Setelah Rembug Relawan untuk #RUUKepalangmerahan |
Ada
korelasi positif antara gerakan Relawan PMI di masa perang kemerdekaan dan saat
ini. Pertama, relawan PMI adalah kaum terpelajar yang memiliki jiwa kemanusiaan
dan nasionalisme sangat tinggi. Hal ini dibuktikan dari keberadaan relawan PMI
dalam barisan pemuda/pemudi di jaman penjajahan Belanda maupun Jepang. Demikian
pula ketika proklamasi dan masa-masa genting di awal usianya, Bangsa Indonesia
harus bertahan hidup dari upaya penjajahan kembali oleh bangsa atau persekutuan
bangsa asing. Relawan PMI bergabung dengan laskar-laskar perjuangan yang
kemudian melebur jadi sebuah kekuatan besar dalam wadah Tentara Nasional
Indonesia. Kedua, di masa damai, Relawan PMI adalah kekuatan utama dan roh
organisasi. Bukan sekadar agen perubahan yang kemudian “tenggelam” dalam
situasi status quo.
Di
masa merebut dan menegakkan kemerdekaan tersebut, relawan yang lebih sering
disebut sebagai anggota atau petugas PMI banyak dilakukan oleh kaum perempuan
karena para lelaki menjadi kombatan (anggota pasukan tempur). Meski demikian,
ada juga diantara anggota/petugas PMI di masa itu berperan ganda secara
terbatas dalam tugas kemiliteran sebagai mata-mata, menggeledah penumpang
kendaraan umum khususnya kereta api dan mengumpulkan senjata beserta pelurunya
bagi laskar perjuangan yang diikutinya. Pada kesatuan Tentara Pelajar yang
semua anggotanya dari para pelajar sekolah menengah setingkat SMP/SMA, petugas
PMI masuk dalam jajaran Staf Khusus baik yang putri maupun putra. Satu
diantaranya adalah Kunto Wibisono yang saat itu menempati markas kota
Purworejo.

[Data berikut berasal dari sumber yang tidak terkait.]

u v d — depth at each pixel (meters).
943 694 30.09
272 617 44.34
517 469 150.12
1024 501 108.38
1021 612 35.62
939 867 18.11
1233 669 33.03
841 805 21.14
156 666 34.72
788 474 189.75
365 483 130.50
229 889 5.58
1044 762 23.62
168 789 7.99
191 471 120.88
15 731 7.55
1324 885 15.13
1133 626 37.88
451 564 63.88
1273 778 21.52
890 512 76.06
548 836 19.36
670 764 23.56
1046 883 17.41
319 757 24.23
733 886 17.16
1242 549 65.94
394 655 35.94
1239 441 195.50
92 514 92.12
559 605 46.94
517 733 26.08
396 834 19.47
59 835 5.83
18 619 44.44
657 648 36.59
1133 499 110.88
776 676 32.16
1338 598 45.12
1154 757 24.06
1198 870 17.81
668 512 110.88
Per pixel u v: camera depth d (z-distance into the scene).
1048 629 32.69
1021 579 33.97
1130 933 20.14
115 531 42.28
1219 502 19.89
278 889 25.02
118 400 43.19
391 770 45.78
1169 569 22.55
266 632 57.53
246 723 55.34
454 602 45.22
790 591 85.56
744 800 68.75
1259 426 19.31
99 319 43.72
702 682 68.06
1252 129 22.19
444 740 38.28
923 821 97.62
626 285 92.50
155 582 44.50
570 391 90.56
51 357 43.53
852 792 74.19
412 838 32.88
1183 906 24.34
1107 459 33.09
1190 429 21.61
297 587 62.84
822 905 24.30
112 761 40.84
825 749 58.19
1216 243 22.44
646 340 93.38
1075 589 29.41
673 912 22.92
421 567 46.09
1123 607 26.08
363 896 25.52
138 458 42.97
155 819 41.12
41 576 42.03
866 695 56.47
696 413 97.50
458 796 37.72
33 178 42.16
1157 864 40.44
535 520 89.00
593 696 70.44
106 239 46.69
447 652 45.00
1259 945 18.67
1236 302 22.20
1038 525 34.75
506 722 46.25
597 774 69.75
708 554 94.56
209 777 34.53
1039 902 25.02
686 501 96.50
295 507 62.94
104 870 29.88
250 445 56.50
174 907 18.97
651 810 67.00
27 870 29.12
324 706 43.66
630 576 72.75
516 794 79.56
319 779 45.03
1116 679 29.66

Kelak, beliau dikenal sebagai dosen filsafat di Universitas
Gadjahmada Yogyakarta dan Rektor Universitas 11 Maret Surakarta (UNS).
Pergerakan
Relawan PMI di era reformasi yang menjadikan kekuatan politik (partai politik)
jadi “panglima” mulai terasa gaungnya setelah sejumlah relawan menyebut diri
sebagai RPI (Relawan Palangmerah Indonesia). Mereka sebenarnya adalah relawan
yang sangat berdedikasi bagi organisasi PMI. Senantiasa menjaga sikap mandiri
dan netral sesuai prinsip dasar Gerakan Internasional Palang Merah dan Bulan
Sabit Merah yang diadopsi sebagai core
value PMI. Karena keteguhan sikap itu, sebagian Pengurus Pusat yang
kemudian merembet ke daerah menganggapnya sebagai rombongan liar (romli). Meski demikian, justru
merekalah yang ketika terjadi bencana besar semacam tsunami Aceh datang dan
bertugas sebagai relawan kemanusiaan atas nama PMI lebih dulu ketimbang petugas
resmi yang dikirim oleh daerah-daerah di bawah kordinasi Pengurus Pusat. Tiga
orang diantaranya adalah inisiator atau pegiat keberadaan payung hukum bagi PMI
sebagai perhimpunan nasional yang menerima mandat dari pemerintah Republik
Indonesia serta Gerakan Internasional Palang Merah dan Bulan Sabit Merah.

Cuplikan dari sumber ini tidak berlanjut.